John has more than 18 years of marketing, sales and product development experience, and he brings a proven track record of successful campaign, program and product development expertise. His knowledge of search engine optimization and marketing, combined with an in-depth understanding of customer identification, market analysis and segmentation, allows him to deliver high returns on our client’s marketing investment for both business-to-consumer and business-to-business markets.

Prior to working with Beasley Direct, John was Senior Client Services Project Director at ThirdAge.com, a first wave baby boomer lifestyle and community website. At ThirdAge he successfully led major client sponsorships for Fortune 100 companies in healthcare (Tylenol), financial services (American Century), technology (Intel & IBM) and consumer products areas (Revlon & Viactive). He was responsible for strategic and tactical goal setting, project management, new product creation and web site production. John previously worked in Channel Marketing and National Account Sales for IDG Books Worldwide, the publishers of the immensely popular “…For Dummies” book series. Additionally, he managed the wholesale distributor sales channel for Tor/Forge Books, an imprint of St. Martin’s Press.

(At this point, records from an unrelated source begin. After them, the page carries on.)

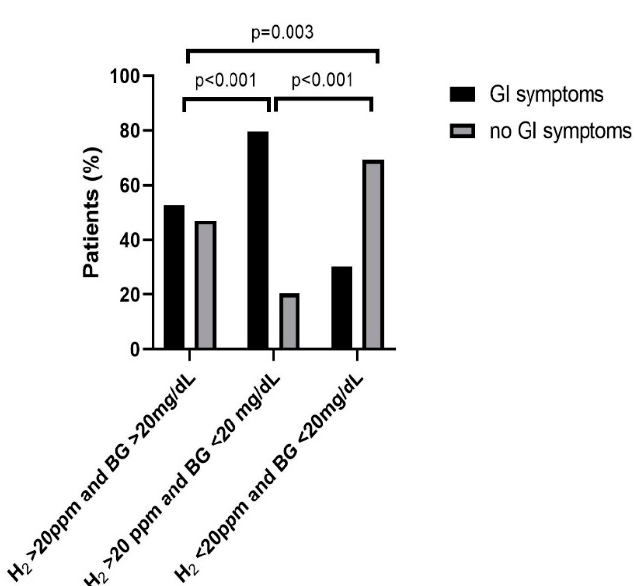
Figure 2. Three hundred eighty five of 402-LIT patients indicated GI symptoms during their lactose H 2 breath tests. Abbreviations: BG, blood glucose; GI, gastrointestinal; H 2 , hydrogen; LIT, lactose intolerance; ppm, parts per million.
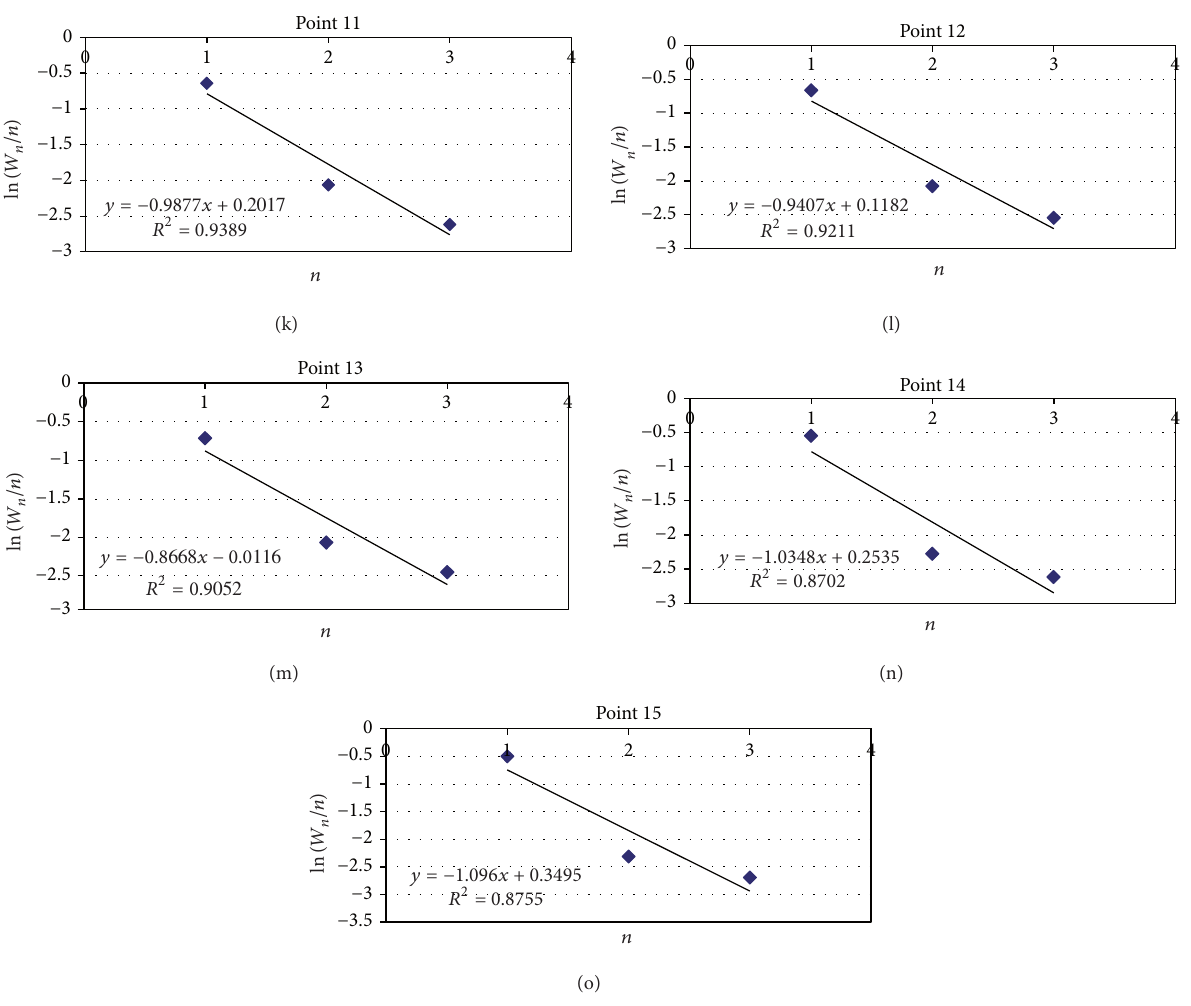
F 7: Distribution of products according to the ASF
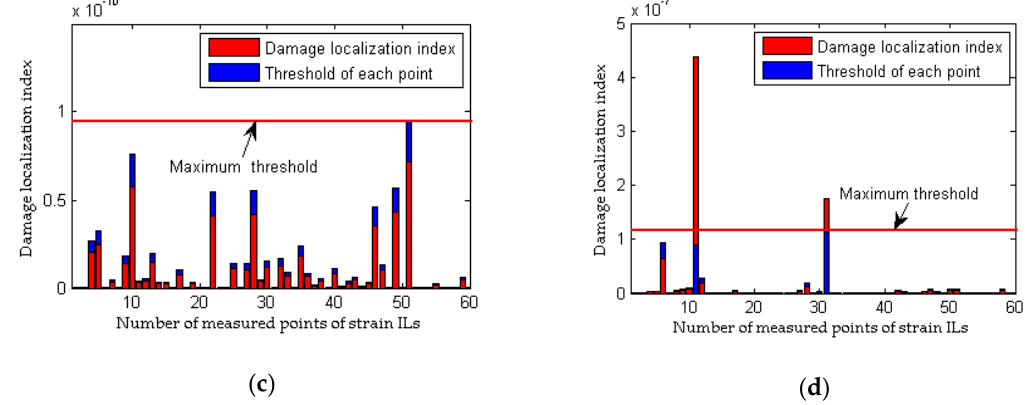
Figure 13. Results of the proposed method considering the effects of loading conditions: ( a ) results of the proposed method for case 8 without noise; ( b ) results of the proposed method for case 8 with 0.1% noise level; ( c ) results of the proposed method for case 8 with 1.0% noise level; ( d ) results of the proposed method for case 9 with 2.5% noise level.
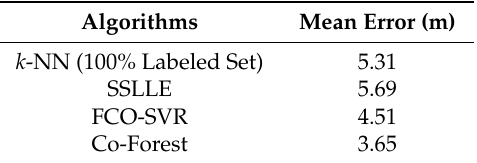
Table 5. The mean error distances of algorithms under adverse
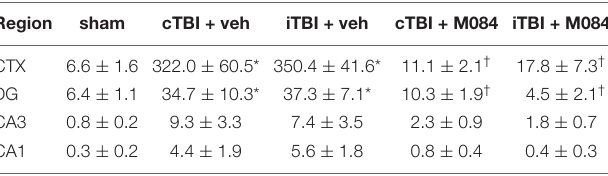
TABLE 3 | cFos+ neuron counts in regional image field of view for sham and TBI TRAP mice 7 days postprocedure.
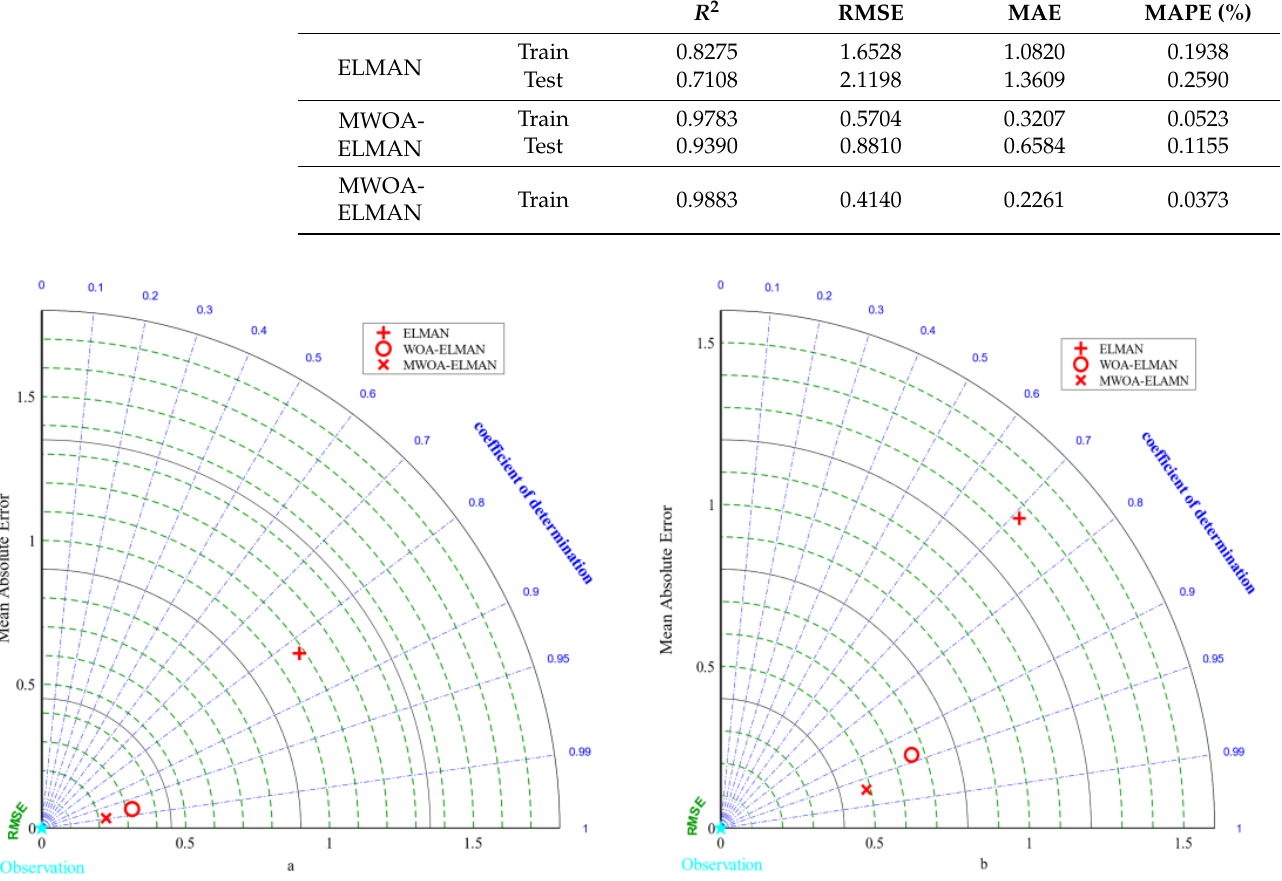
Figure 10. Taylor diagrams for the Training ( a ) and Testing ( b ) sets of the three ELMAN models. Table 7. Average of evaluation indicators for three ELMAN models.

 John is active in local marketing associations, including the Direct Marketing Association, the Business Marketing Association and is currently serving on the board of directors for the Silicon Valley American Marketing Association.

John has taught search engine marketing fundamentals extensively. He has led workshops for the Silicon Valley American Marketing Association, Northern California Direct Marketing Association (DMAnc) and the Business Marketing Association. He also teaches Search Engine Marketing at UCSC Extension (Silicon Valley).